Leave the images out and repeat the data exactly as given.

Information provided:
----------
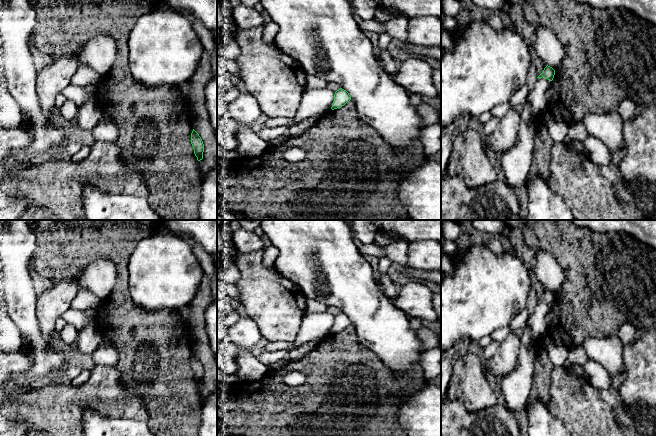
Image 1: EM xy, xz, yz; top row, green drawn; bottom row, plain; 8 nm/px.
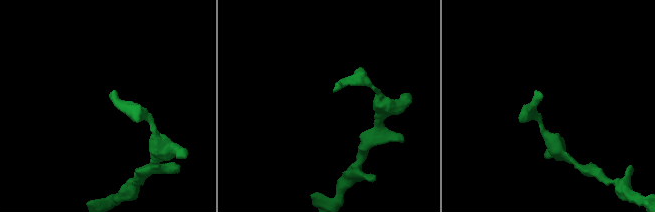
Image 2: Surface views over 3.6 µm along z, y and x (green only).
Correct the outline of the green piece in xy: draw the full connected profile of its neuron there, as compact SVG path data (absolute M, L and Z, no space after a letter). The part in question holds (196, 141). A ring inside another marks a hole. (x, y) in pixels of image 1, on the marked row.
M194 129L191 133L191 144L193 146L194 154L197 157L197 160L198 161L202 160L204 152L204 144L201 137Z

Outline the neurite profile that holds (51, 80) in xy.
----------
Problem solution:
Image 1: EM xy, xz, yz; top row, green drawn; bottom row, plain; 8 nm/px.
Image 2: Surface views over 3.6 µm along z, y and x (green only).
Correct the outline of the green piece in xy: draw the full connected profile of its neuron there, as compact SVG path data (absolute M, L and Z, no space after a letter). The part in question holds (196, 141). A ring inside another marks a hole. (x, y) in pixels of image 1, on the marked row.
M194 129L191 133L191 144L193 146L194 154L197 157L197 160L198 161L202 160L204 152L204 144L201 137Z

Outline the neurite profile that holds (51, 80) in xy.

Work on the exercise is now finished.